Task instructions | With the pictures left out, print exactly the lines below that run from the one containing "Luôn đề cao" through the one containing "volvido na descrição".

(Dataset entries)
═══
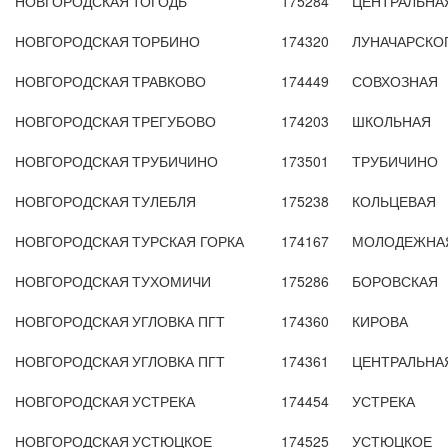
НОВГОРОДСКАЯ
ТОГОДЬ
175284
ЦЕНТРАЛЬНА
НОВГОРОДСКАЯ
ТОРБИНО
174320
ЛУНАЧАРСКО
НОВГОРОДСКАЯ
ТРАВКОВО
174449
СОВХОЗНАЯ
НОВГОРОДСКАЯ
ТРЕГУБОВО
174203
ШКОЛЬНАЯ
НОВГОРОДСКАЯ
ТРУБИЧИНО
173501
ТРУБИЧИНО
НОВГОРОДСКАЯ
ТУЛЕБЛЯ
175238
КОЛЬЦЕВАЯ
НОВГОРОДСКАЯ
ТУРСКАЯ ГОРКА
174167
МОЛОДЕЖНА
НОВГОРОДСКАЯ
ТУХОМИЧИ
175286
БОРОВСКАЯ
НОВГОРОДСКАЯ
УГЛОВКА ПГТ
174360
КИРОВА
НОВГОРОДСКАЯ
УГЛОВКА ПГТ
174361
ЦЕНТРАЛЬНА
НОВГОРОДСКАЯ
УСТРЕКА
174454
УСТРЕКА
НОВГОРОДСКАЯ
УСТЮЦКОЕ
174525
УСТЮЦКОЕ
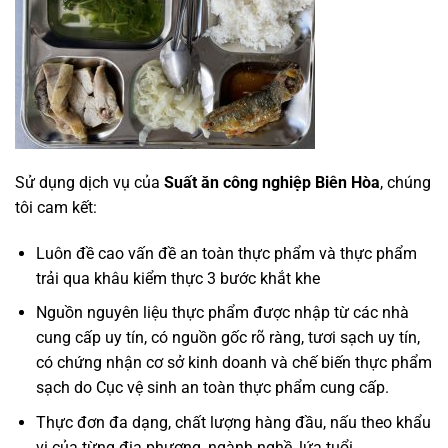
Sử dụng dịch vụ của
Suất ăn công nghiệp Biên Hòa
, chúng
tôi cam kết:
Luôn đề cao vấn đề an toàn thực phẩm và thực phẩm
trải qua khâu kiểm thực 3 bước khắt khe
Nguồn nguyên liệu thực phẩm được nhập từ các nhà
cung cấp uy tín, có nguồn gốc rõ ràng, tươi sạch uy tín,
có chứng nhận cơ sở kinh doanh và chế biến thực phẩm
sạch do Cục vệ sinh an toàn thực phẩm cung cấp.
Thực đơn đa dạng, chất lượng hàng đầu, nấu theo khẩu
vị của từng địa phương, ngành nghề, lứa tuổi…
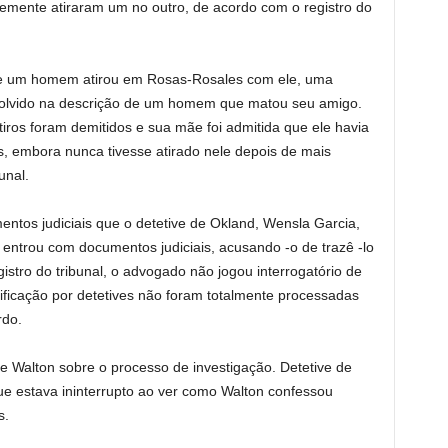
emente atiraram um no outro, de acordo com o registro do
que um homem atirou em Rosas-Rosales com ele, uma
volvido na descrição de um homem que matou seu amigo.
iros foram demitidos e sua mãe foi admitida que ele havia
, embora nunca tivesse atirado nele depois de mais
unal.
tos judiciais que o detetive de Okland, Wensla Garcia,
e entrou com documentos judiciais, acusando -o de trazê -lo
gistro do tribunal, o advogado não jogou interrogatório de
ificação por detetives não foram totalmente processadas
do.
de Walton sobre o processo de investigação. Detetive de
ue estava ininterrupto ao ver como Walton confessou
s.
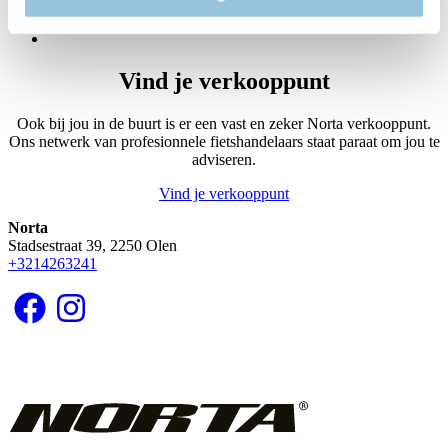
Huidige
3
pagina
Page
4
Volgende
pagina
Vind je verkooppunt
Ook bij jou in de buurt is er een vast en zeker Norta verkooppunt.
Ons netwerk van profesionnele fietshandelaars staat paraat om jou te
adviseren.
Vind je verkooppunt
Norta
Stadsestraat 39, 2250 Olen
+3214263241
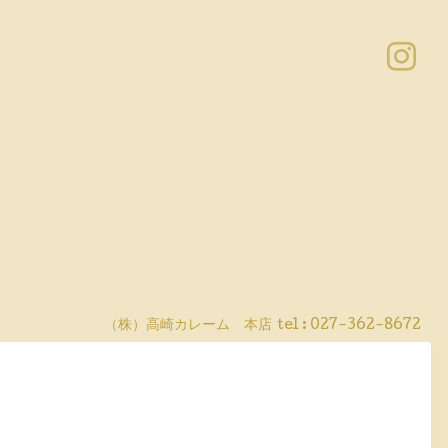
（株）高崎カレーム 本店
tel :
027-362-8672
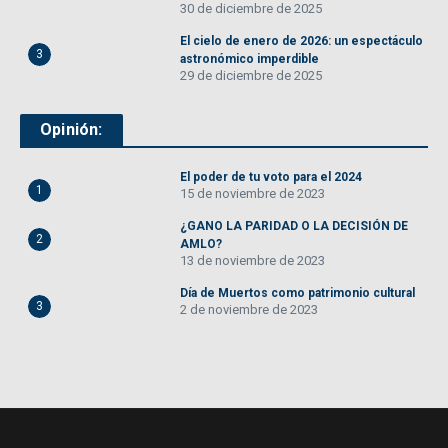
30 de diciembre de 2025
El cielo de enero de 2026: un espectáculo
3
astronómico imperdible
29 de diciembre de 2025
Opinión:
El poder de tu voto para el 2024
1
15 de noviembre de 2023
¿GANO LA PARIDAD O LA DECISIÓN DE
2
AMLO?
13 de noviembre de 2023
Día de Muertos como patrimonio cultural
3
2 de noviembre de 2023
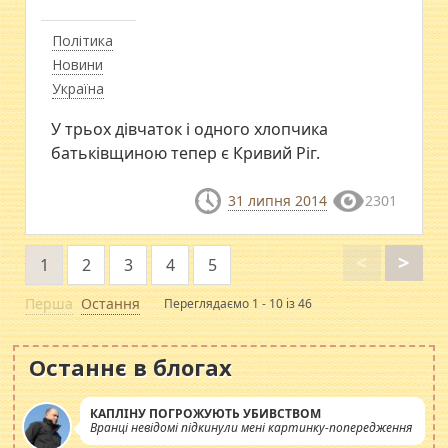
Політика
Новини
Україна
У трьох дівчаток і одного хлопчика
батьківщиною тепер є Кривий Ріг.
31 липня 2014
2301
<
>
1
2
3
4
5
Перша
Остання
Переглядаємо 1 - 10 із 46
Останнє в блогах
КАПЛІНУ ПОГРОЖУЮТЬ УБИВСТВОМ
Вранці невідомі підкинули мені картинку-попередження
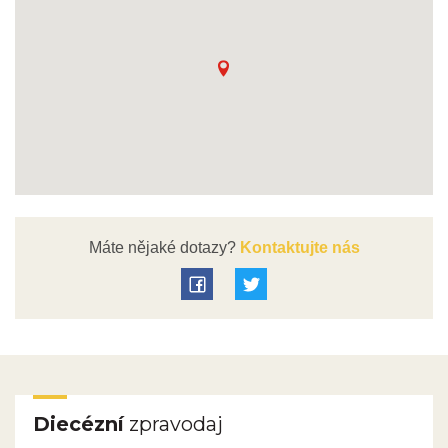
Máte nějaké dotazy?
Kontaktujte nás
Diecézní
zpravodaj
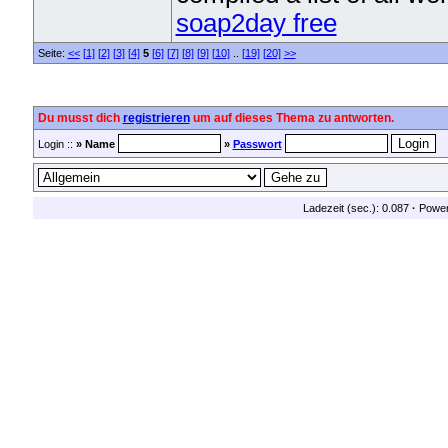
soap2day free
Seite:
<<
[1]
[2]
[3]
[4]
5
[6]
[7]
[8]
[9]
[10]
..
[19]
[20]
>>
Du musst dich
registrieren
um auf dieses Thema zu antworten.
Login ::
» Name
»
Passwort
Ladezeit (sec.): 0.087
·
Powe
═══
Result below |
Luôn đề cao vấn đề an toàn thực phẩm và thực phẩm
trải qua khâu kiểm thực 3 bước khắt khe
Nguồn nguyên liệu thực phẩm được nhập từ các nhà
cung cấp uy tín, có nguồn gốc rõ ràng, tươi sạch uy tín,
có chứng nhận cơ sở kinh doanh và chế biến thực phẩm
sạch do Cục vệ sinh an toàn thực phẩm cung cấp.
Thực đơn đa dạng, chất lượng hàng đầu, nấu theo khẩu
vị của từng địa phương, ngành nghề, lứa tuổi…
emente atiraram um no outro, de acordo com o registro do
que um homem atirou em Rosas-Rosales com ele, uma
volvido na descrição de um homem que matou seu amigo.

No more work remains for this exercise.